The Revd Martin Whitell writes:
THE Revd Brian Glaister Anderson was born in Bishopbriggs, a few miles outside Glasgow, in August 1935. Both his parents were in the medical profession, his father a gynaecologist and later a GP in Bungay, Suffolk, where Brian grew up. After National Service in the army, he went to King’s College, London, to study theology.
He spent ten years teaching at Millfield School in Somerset, before returning to East Anglia in 1973 to work with the St Barnabas Counselling Centre and to set up the Norfolk and Norwich Counselling Centre, which was sponsored by the Norwich Council of Churches.
He had developed an interest in the Society of St Francis as a boy at school in Cambridge, where they had a large friary. In 1975, he became an Anglican Franciscan friar, initially in Dorset and then, for 18 months, in Alnmouth, where he also worked as a part-time prison chaplain.

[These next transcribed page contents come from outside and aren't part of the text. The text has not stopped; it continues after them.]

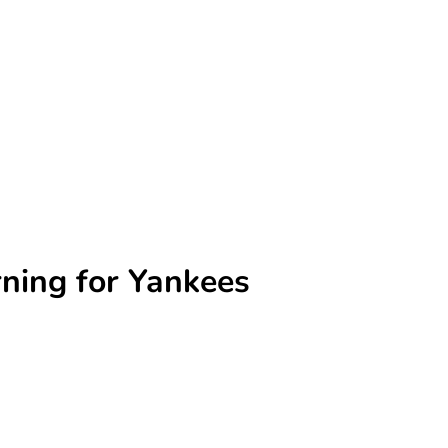
rning for Yankees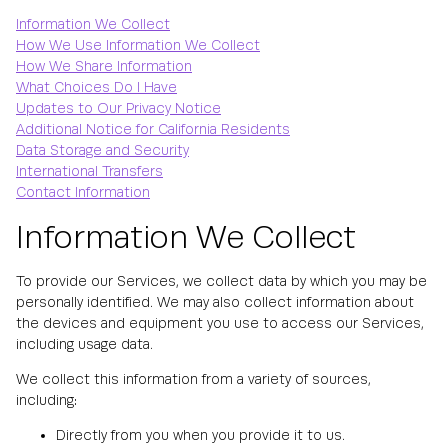
Information We Collect
How We Use Information We Collect
How We Share Information
What Choices Do I Have
Updates to Our Privacy Notice
Additional Notice for California Residents
Data Storage and Security
International Transfers
Contact Information
Information We Collect
To provide our Services, we collect data by which you may be
personally identified. We may also collect information about
the devices and equipment you use to access our Services,
including usage data.
We collect this information from a variety of sources,
including:
Directly from you when you provide it to us.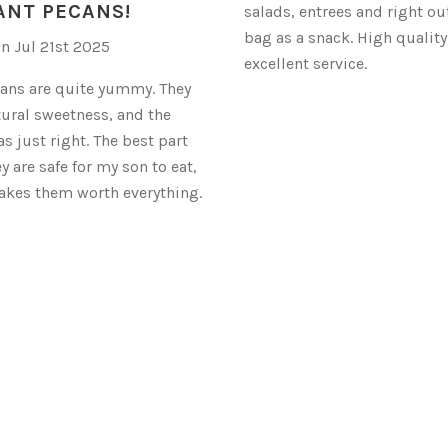
ANT PECANS!
salads, entrees and right out
bag as a snack. High qualit
on Jul 21st 2025
excellent service.
ans are quite yummy. They
tural sweetness, and the
s just right. The best part
ey are safe for my son to eat,
akes them worth everything.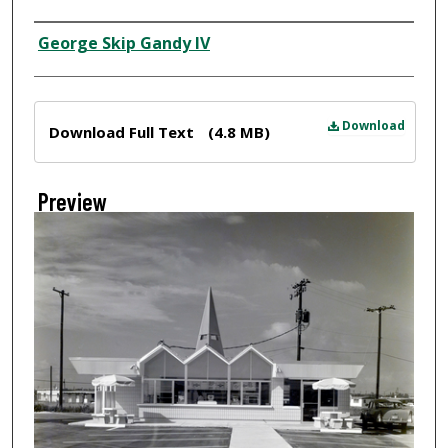
Creator
George Skip Gandy IV
Files
Download
Download Full Text
(4.8 MB)
Preview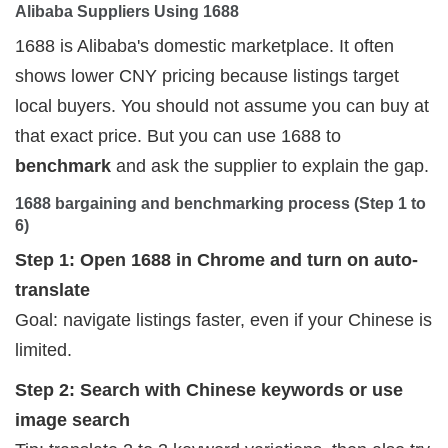
Alibaba Suppliers Using 1688
1688 is Alibaba's domestic marketplace. It often
shows lower CNY pricing because listings target
local buyers. You should not assume you can buy at
that exact price. But you can use 1688 to
benchmark
and ask the supplier to explain the gap.
1688 bargaining and benchmarking process (Step 1 to 
6)
Step 1: Open 1688 in Chrome and turn on auto-
translate
Goal: navigate listings faster, even if your Chinese is
limited.
Step 2: Search with Chinese keywords or use
image search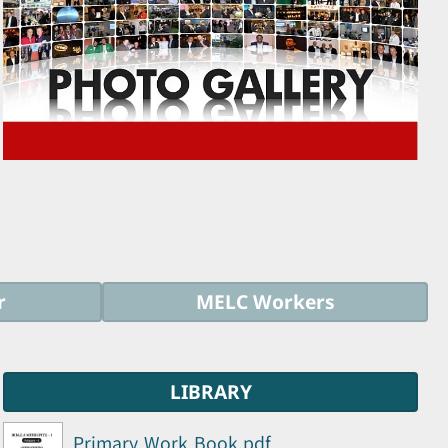
r
MELC Workers
LIBRARY
Primary Work Book.pdf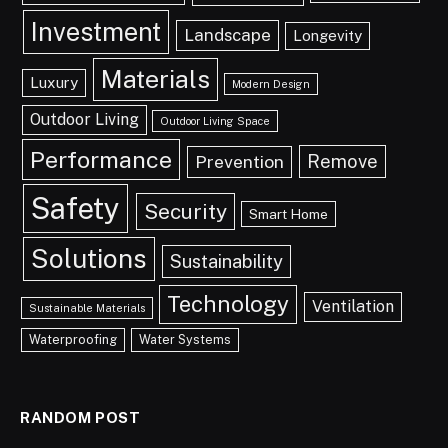
Investment
Landscape
Longevity
Materials
Luxury
Modern Design
Outdoor Living
Outdoor Living Space
Performance
Remove
Prevention
Safety
Security
Smart Home
Solutions
Sustainability
Technology
Ventilation
Sustainable Materials
Waterproofing
Water Systems
RANDOM POST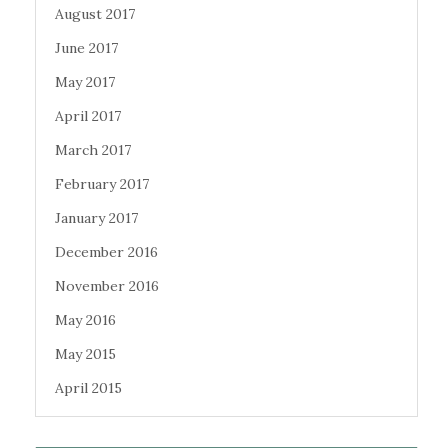
August 2017
June 2017
May 2017
April 2017
March 2017
February 2017
January 2017
December 2016
November 2016
May 2016
May 2015
April 2015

He moved to the East End of London as PA to Bishop Michael (Fisher), Minister Provincial, and finally chaplain to St Francis School for severely emotionally disturbed teenage boys.
Our paths crossed briefly through hospital chaplaincy and the local council of churches when he was serving at Croydon Parish Church, near to where I was in ministry.
Brian enjoyed institutional life and pursued what became another calling, to work full-time in HM Prison service as a prison chaplain, starting in 1983. This took him to Glen Parva a large young-offenders’ prison outside Leicester, then in two prisons 12 miles south of Birmingham: Brockhill and Hewell Grange; and finally to HM Prison Parkhurst, from where he retired in 1996.
While at Parkhurst on the Isle of Wight, he worked with a Hampshire Magistrate, the Revd John Sturges, Minister Emeritus of the John Pounds Memorial Unitarian Church in Portsmouth. The Portsmouth congregation had been through a difficult time, and had warmed to Brian’s experience and personality and, later, in 1996, he was invited to become their Minister. He remained the Senior Minister here until 2010, when he retired on his 75th birthday, having made a distinct impression among the local community, at the Portsmouth Grammar School, and in the wider Unitarian movement.
I had the privilege of working with him for ten years in Portsmouth and he was an admired colleague. Although the Unitarians respected him highly and received a great deal from his experience and wisdom, he never became a member of their ministerial roll. He remained loyal to his Anglican roots throughout, and seldom started a sermon without reference to the Church Times. Portsmouth Cathedral, yards from the Unitarian Church, allowed him the use of one of their counselling rooms when needed to continue this gift of ministry. His great loves were his rescue dogs, Mr Chips and Toffee, who were his constant companions in both services and the city.
Towards the end of his ministry in Portsmouth, he was provided with an Anglican retirement-dwelling outside Southampton, where he stayed until his last dog died. He then moved to the College of St Barnabas, in Lingfield, where he made many friends and enjoyed his final years.
Predeceased by his sister, Fiona, he died in hospital after a fall on Maundy Thursday. He was in his 85th year.